**RECORD EXCERPTS:**
+++++

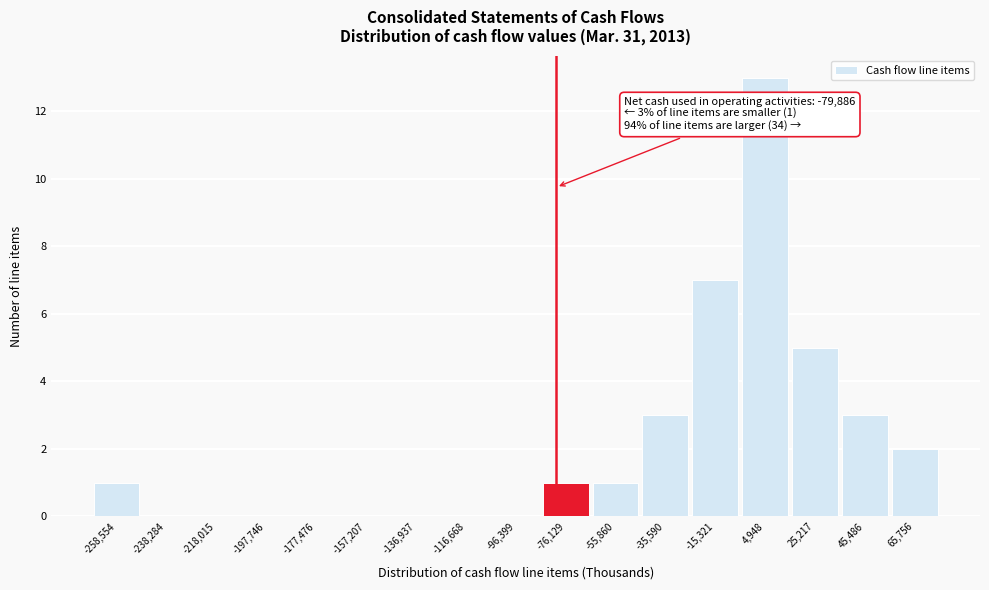

Which range on the x-axis has the tallest bar?

-5000 to 15000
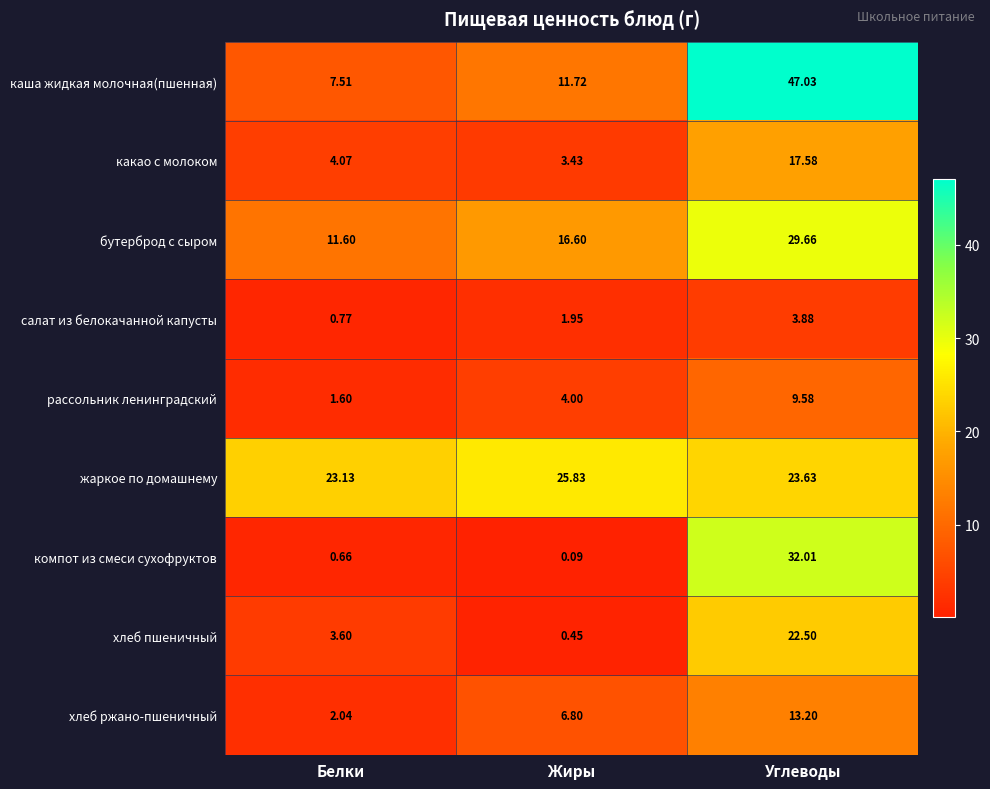

Which series has the largest total across all categories?

жаркое по домашнему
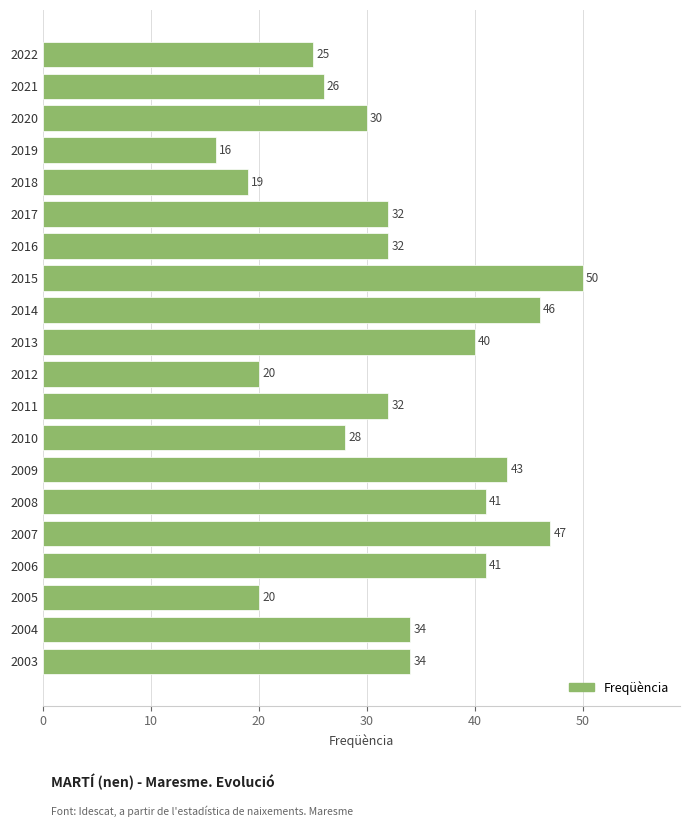

Count the number of categories in the chart.

20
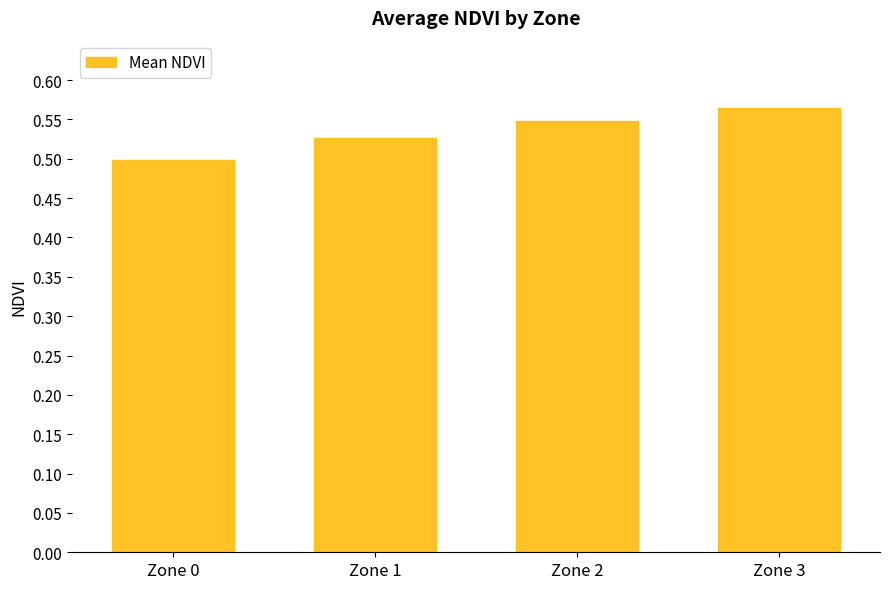

Between Zone 1 and Zone 2, which is larger?

Zone 2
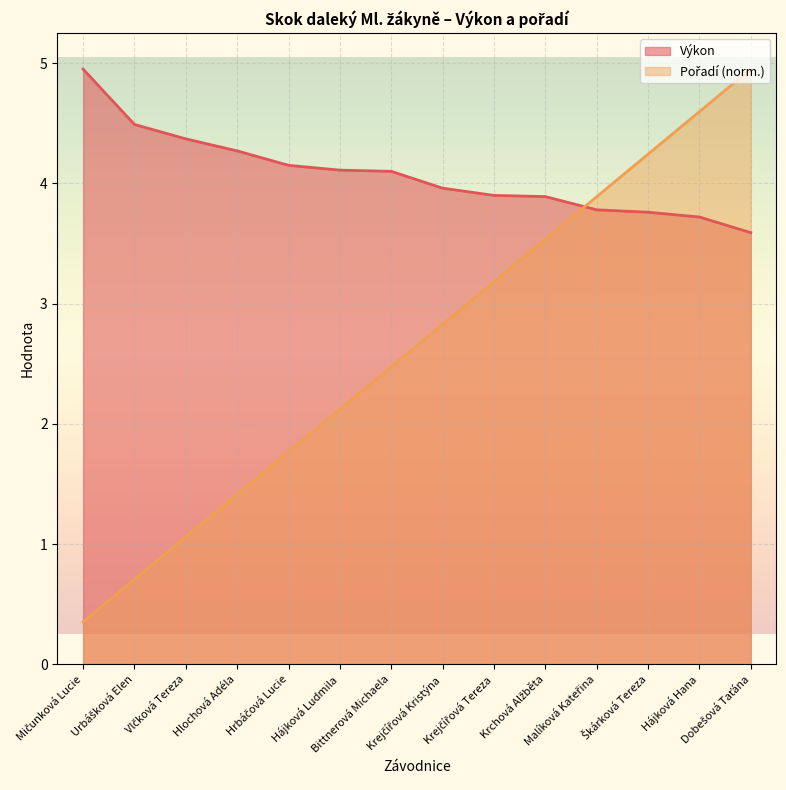

How many lines are shown in the chart?

2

+++++

**WORK TO BE COMPLETED:** Quote the text of all five entries above verbatim, omitting the images.

**ANSWER AREA:**
Which range on the x-axis has the tallest bar?

-5000 to 15000

Which series has the largest total across all categories?

жаркое по домашнему

Count the number of categories in the chart.

20

Between Zone 1 and Zone 2, which is larger?

Zone 2

How many lines are shown in the chart?

2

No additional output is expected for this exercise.